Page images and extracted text
►

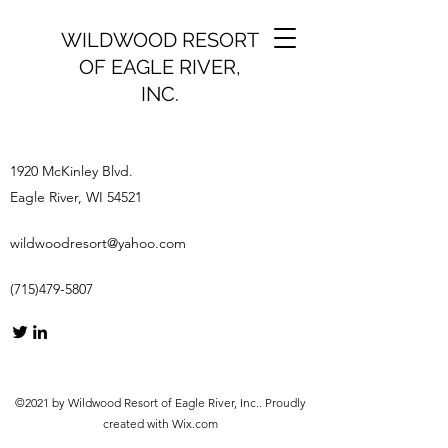
WILDWOOD RESORT
OF EAGLE RIVER,
INC.
1920 McKinley Blvd.
Eagle River, WI 54521
wildwoodresort@yahoo.com
(715)479-5807
©2021 by Wildwood Resort of Eagle River, Inc.. Proudly
created with Wix.com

◄

◆ **EXERCISE PROMPT**: Update the rows by changing "Blvd." to "Boulevard" and leaving every other word as it stands. Omit the pictures from your answer.

◆ **RESULT FOR THIS EXERCISE**:
WILDWOOD RESORT
OF EAGLE RIVER,
INC.
1920 McKinley Boulevard
Eagle River, WI 54521
wildwoodresort@yahoo.com
(715)479-5807
©2021 by Wildwood Resort of Eagle River, Inc.. Proudly
created with Wix.com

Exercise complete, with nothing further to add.